Looks like a blast fellas! That river looks absolutely stunning. BUT it looks like I need to teach all of y'all how to fillet fish!!


----------



## stc1993 (Nov 23, 2014)

Did a lamprey get that one fish? Pretty fish, no doubt about it. One of my old bosses use to go to Alaska king salmon fishing every July.

Those salmon roe are suppose to be good bait.


----------



## ThaFish (Feb 27, 2013)

stc1993 said:


> Did a lamprey get that one fish? Pretty fish, no doubt about it. One of my old bosses use to go to Alaska king salmon fishing every July.
> 
> Those salmon roe are suppose to be good bait.


Yup, definitely a lamprey that got to that salmon before I did. We actually found a dead one nearby. Creepy looking things for sure. I can't wait to go again. They really pull, they're a crazy fun fish to catch.


----------



## ThaFish (Feb 27, 2013)

WAReilly said:


> Looks like a blast fellas! That river looks absolutely stunning. BUT it looks like I need to teach all of y'all how to fillet fish!!


It was BEAUTIFUL man! Such an awesome place. 

& it was cold & my hands kept slipping on the fish & on the knife. Are those acceptable excuses or should I try to come up with a different one?


----------



## Try'n Hard (Oct 23, 2008)

ThaFish said:


> Keep making comments like that & I'll cut you out of last night's salmon dinner photo next time.
> 
> Which, by the way, was dynamite. Fresh baked salmon marinated in Worchestershire, parmesan, lemon pepper, & & minced garlic paired with some four cheese pasta alfredo & sauteed spinach. I didn't hear anyone complaining, that's for sure. :thumbup:



Ughhh.

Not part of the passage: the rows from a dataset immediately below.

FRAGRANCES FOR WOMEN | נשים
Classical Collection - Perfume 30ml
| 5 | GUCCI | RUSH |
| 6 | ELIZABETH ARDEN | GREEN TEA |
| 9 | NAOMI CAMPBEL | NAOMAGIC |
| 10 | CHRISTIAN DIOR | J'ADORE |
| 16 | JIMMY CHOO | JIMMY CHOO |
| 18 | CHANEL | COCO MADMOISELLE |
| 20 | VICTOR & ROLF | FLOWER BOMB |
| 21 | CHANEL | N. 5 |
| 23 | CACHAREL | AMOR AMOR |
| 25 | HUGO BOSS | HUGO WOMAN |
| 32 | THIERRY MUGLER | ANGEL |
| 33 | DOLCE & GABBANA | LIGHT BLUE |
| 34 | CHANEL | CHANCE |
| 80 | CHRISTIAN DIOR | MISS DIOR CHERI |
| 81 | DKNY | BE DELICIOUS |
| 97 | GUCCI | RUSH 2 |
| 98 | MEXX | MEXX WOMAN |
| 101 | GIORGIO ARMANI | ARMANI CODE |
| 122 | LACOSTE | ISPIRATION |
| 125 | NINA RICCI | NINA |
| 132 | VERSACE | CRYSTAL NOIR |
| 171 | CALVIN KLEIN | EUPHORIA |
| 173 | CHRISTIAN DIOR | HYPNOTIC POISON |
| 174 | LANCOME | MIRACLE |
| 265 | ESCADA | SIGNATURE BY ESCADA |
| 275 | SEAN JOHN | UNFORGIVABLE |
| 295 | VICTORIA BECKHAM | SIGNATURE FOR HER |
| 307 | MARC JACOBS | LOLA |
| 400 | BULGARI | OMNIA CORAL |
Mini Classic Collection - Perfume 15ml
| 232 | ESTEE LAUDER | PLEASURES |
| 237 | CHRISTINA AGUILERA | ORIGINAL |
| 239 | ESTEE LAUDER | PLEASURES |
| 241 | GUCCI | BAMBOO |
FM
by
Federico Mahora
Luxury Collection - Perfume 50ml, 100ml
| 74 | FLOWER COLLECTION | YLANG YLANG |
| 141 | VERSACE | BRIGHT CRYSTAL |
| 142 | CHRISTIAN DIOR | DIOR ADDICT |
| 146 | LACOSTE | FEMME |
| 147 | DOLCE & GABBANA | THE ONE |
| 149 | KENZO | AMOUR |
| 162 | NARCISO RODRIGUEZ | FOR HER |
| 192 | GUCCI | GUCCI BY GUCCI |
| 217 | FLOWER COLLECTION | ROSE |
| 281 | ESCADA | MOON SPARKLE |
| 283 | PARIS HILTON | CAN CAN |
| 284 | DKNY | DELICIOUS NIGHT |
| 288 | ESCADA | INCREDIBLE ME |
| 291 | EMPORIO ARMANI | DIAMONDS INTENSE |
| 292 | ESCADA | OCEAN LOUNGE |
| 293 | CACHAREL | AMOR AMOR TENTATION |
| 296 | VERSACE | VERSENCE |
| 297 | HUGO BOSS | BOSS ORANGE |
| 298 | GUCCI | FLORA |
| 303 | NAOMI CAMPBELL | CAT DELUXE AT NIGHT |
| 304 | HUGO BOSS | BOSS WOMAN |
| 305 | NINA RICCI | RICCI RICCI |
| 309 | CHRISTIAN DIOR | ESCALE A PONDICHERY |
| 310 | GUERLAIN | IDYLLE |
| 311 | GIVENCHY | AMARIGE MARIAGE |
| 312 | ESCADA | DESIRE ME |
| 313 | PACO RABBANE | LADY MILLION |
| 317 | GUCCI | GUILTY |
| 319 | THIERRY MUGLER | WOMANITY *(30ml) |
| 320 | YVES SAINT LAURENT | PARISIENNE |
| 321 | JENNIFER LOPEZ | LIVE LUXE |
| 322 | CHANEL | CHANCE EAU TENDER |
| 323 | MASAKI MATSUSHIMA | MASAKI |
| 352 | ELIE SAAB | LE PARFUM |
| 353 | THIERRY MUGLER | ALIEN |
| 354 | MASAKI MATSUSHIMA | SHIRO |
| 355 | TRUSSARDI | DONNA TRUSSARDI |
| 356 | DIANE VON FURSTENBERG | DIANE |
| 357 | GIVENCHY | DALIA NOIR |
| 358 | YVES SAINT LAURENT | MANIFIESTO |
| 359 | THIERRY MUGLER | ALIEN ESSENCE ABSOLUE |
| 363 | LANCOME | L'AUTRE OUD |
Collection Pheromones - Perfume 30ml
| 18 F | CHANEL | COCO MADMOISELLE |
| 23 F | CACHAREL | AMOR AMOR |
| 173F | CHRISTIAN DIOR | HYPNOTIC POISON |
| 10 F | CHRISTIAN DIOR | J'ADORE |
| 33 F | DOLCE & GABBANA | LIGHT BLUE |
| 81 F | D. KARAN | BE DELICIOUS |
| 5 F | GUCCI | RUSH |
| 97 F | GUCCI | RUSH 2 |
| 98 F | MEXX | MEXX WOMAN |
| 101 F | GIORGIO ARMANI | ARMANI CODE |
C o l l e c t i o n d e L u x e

Yankee food
My mom used to cook salmon- salmon patties! Delicious FRIED!!!
Lol I'm just kinda sorta kidding!!


----------



## fla_scout (Sep 28, 2007)

Great report and pics! Looks like a blast.


----------



## Jason (Oct 2, 2007)

Sawyer, 2 guys and 3 gals......nice odds!!!! Way to have a great time brother!


----------



## LIM-IT-OUT (Aug 26, 2014)

Mmm... 1 more guy is needed I see. Where was my phone call hahahaha 

Super sweet pics and report!!!


----------



## ThaFish (Feb 27, 2013)

Jason said:


> Sawyer, 2 guys and 3 gals......nice odds!!!! Way to have a great time brother!


Yup, being outnumbered isn't always a bad thing brother!


----------



## ThaFish (Feb 27, 2013)

LIM-IT-OUT said:


> Mmm... 1 more guy is needed I see. Where was my phone call hahahaha
> 
> Super sweet pics and report!!!


Hahaha, sorry about that bro. Next time we cook salmon it's either gonna be at your place or you're coming over!


----------



## NLytle (May 13, 2014)

Awesome pictures! 


Sent from my iPhone using Tapatalk


----------



## Chris V (Oct 18, 2007)

Great pics and report! I keep getting invited on a trip just like this and haven't gone yet. Maybe next year.


----------



## ThaFish (Feb 27, 2013)

Chris V said:


> Great pics and report! I keep getting invited on a trip just like this and haven't gone yet. Maybe next year.


MAKE THE TRIP. I promise you won't regret it. & you'll definitely be able to put those Conflict/Fenwick combos to work.


----------